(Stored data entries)
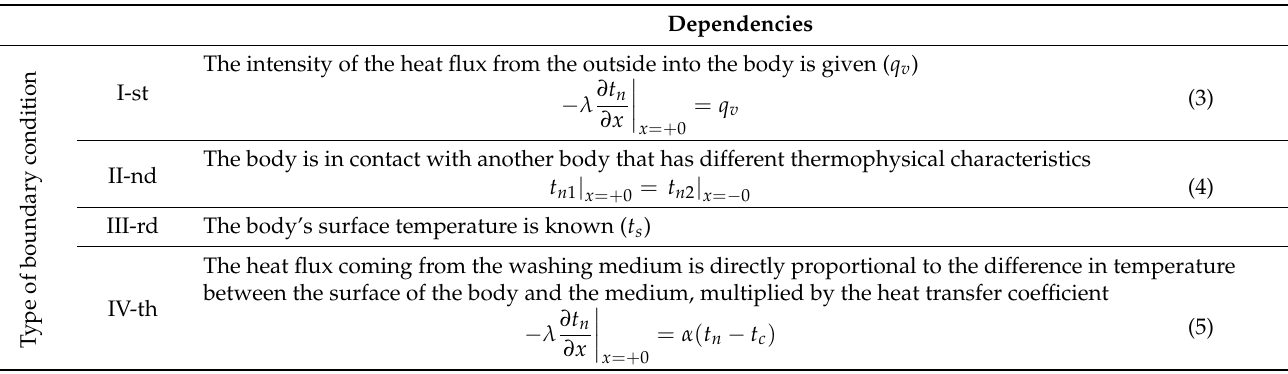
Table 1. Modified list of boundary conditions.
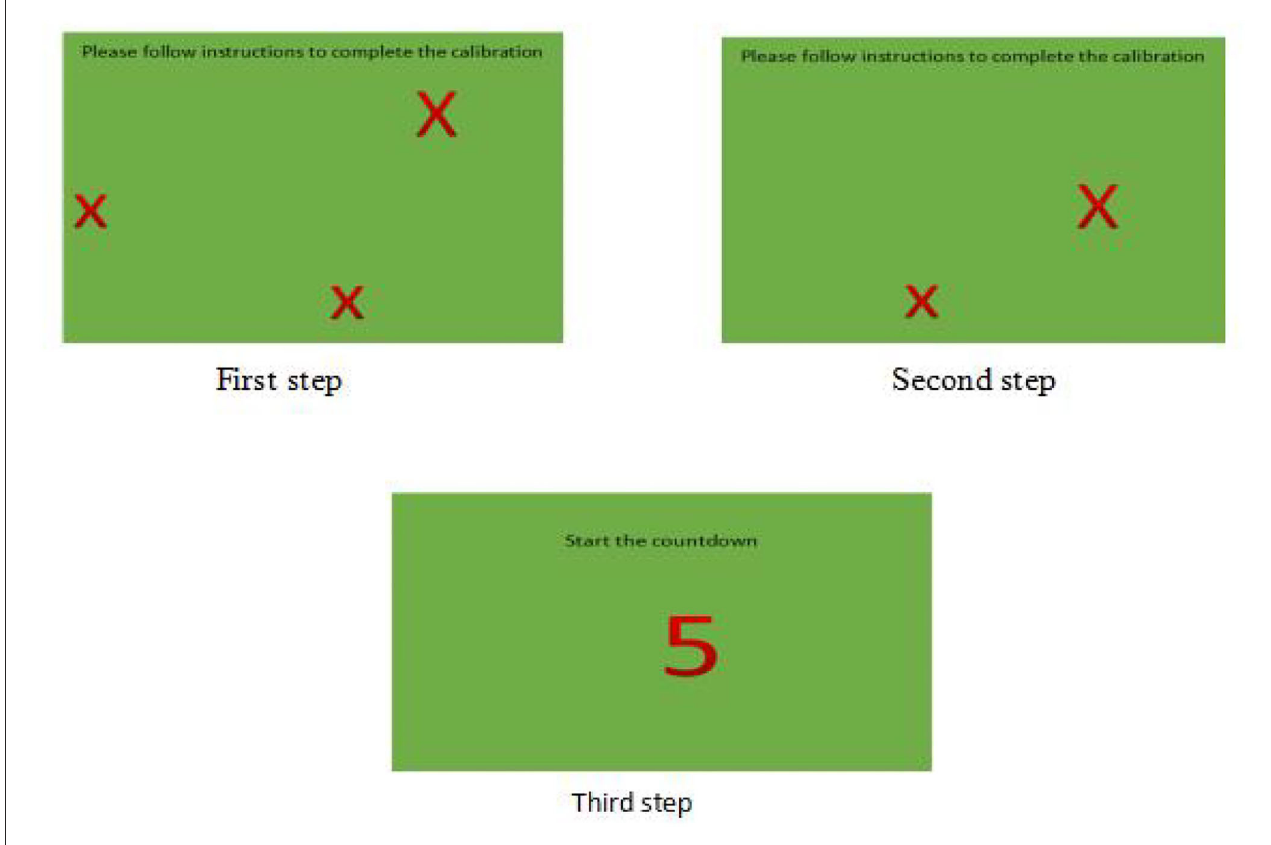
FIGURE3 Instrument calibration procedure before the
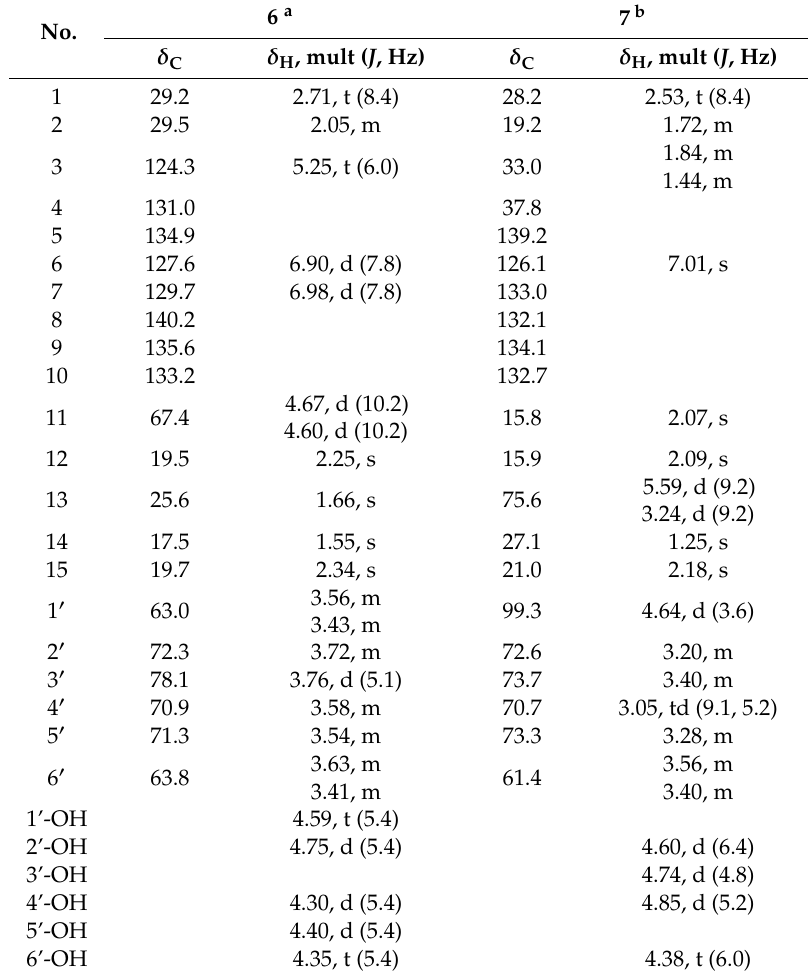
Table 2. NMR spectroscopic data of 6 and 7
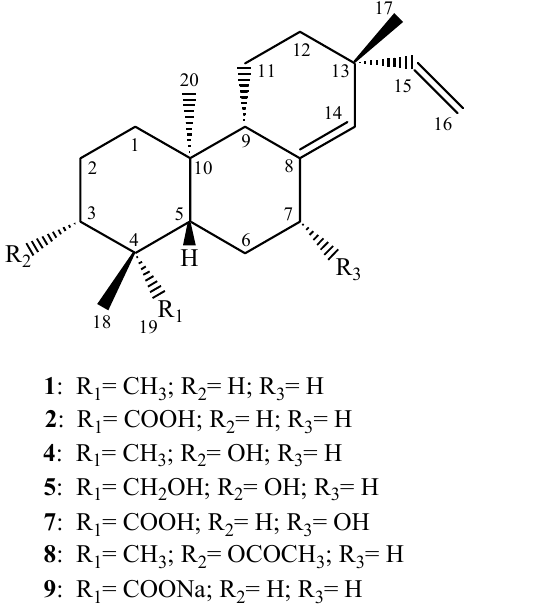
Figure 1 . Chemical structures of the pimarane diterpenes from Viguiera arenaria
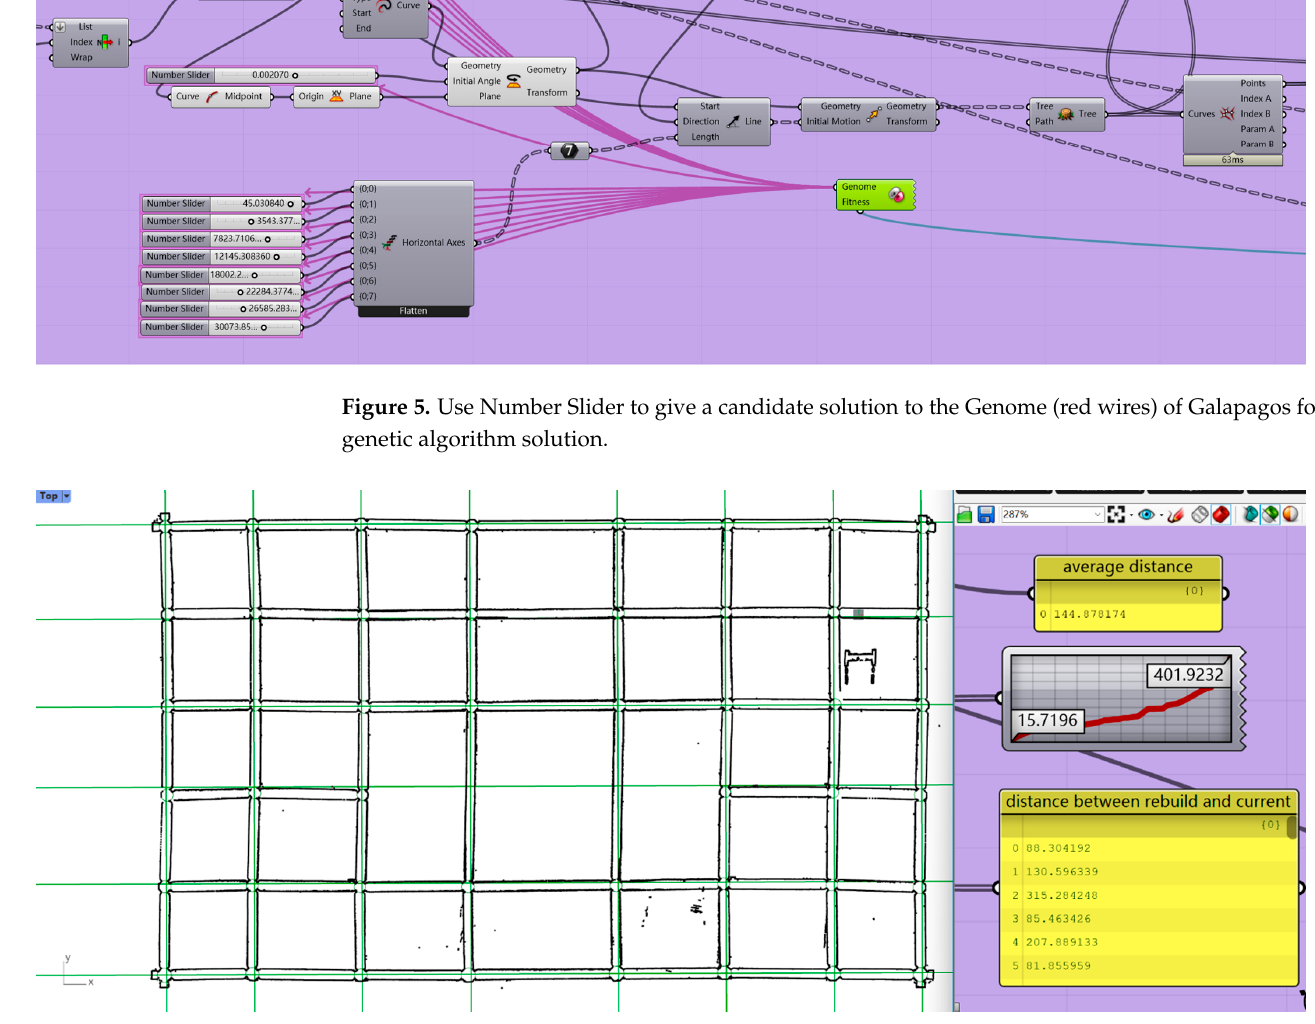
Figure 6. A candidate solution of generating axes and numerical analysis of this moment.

- Exercise:
Set down the entries again without change. Leave the pictures out.

- Written solution:
Table 1. Modified list of boundary conditions.
FIGURE3 Instrument calibration procedure before the
Table 2. NMR spectroscopic data of 6 and 7
Figure 1 . Chemical structures of the pimarane diterpenes from Viguiera arenaria
Figure 6. A candidate solution of generating axes and numerical analysis of this moment.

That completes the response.